Fix fwrite length for gzip output #6393

philippechataignon · 2024-08-23T15:35:21Z

Closes #6356. Closes #5506.

This PR is an attempt to create a better gzip file with fwrite. Its an important rewrite because it includes some refactoring of actual code.

zlib

use Z_SYNC_FLUSH instead of Z_FINISH
create manual heading and write crc and len in tail
calc len and crc in thread and summarize in main thread
len in gzip specification is 32 bits and then is modulo 2 ^ 32 for uncompressed size > 4GiB

C code

simplify the implementation with only a #pragma omp parallel for for chunk loop and #pragma omp ordered for the writing and summarizing part.
Matt Dowle introduces the use of pool of buffers : the idea is generalized. The pools are created at the beginning and then uses for writing headers and rows. All the malloc occur early and no need for an header buffer.
Deobfuscate some part, especially if ( ) is followed by a new line, no =- or =*. Lot of work remains. Use of indent command ?
Remove some old debug code (msg)

* gzip length and crc are manually computed in each thread and then added/combined * gzip header is minimal * remove some old debug code

github-actions · 2024-08-23T15:53:37Z

Generated via commit 5c57eba

Download link for the artifact containing the test results: ↓ atime-results.zip

Task	Duration
R setup and installing dependencies	4 minutes and 42 seconds
Installing different package versions	8 minutes and 11 seconds
Running and plotting the test cases	2 minutes and 21 seconds

oliverfoster · 2024-08-23T18:44:19Z

len in gzip specification is 32 bits and then is false for uncompressed size > 4GiB

Is it not meant to be length modulo 4GiB rather than false?
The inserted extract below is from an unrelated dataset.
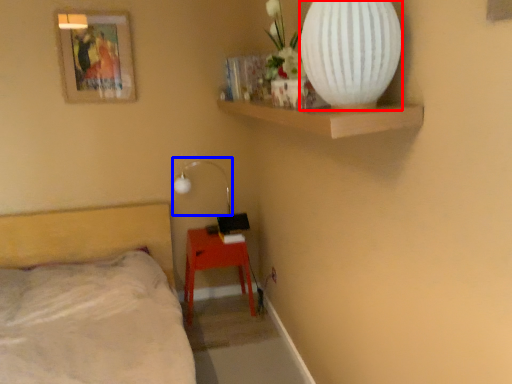
Question: Which point is further to the camera, vase (highlighted by a red box) or lamp (highlighted by a blue box)?

Choices:
 (A) vase
 (B) lamp

Answer: (B)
The remainder of dividing by 4GiB multiplied by 4GiB?

philippechataignon · 2024-08-24T08:38:56Z

You're right and this PR version stores the modulo 2**32 as requested but its not the right size.
Note that in new versions of gzip (after 1.12), the length stored in file is no more used. See note on gzip -l on https://savannah.gnu.org/news/?id=10121

7z l # (use header)
    Date      Time    Attr         Size   Compressed  Name
                     .....   1298954309   2212092276  mtcars.csv

% gzip --version                                                                                                                                                    
gzip 1.12
% gzip -lv mtcars.csv.gz  # (decompress and takes much more time)
method  crc     date  time           compressed        uncompressed  ratio uncompressed_name
defla 5cd79282 Aug 24 10:19          2212092276          9888888901  77.6% mtcars.csv

philippechataignon · 2024-08-24T10:10:53Z

Put PR #5513 in this PR with new param compressLevel.

MichaelChirico · 2024-09-03T04:39:32Z

I documented the current process here,

Thanks Toby, I had looked at the .ci/atime/tests.R script and some {atime} documentation directly and didn't think to check the Wiki. Should we maybe (1) migrate that documentation into .ci/atime directly (2) add .ci/atime/README.md pointing to the Wiki (3) Point to the Wiki from the first line of .ci/atime/tests.R?

MichaelChirico · 2024-09-03T04:44:57Z

@philippechataignon do you want to have a go at adding a atime performance regression test? Totally fine if not -- what would help at least would be to write a simple benchmark of gzipped fwrite that you think would capture the important pieces of what's changed here, does that make sense?

tdhock · 2024-09-03T12:59:30Z

yes that would be great to Point to the Wiki from the first line of .ci/atime/tests.R

I would suggest keeping docs on the wiki, which is easier to update, and include screenshots/graphics.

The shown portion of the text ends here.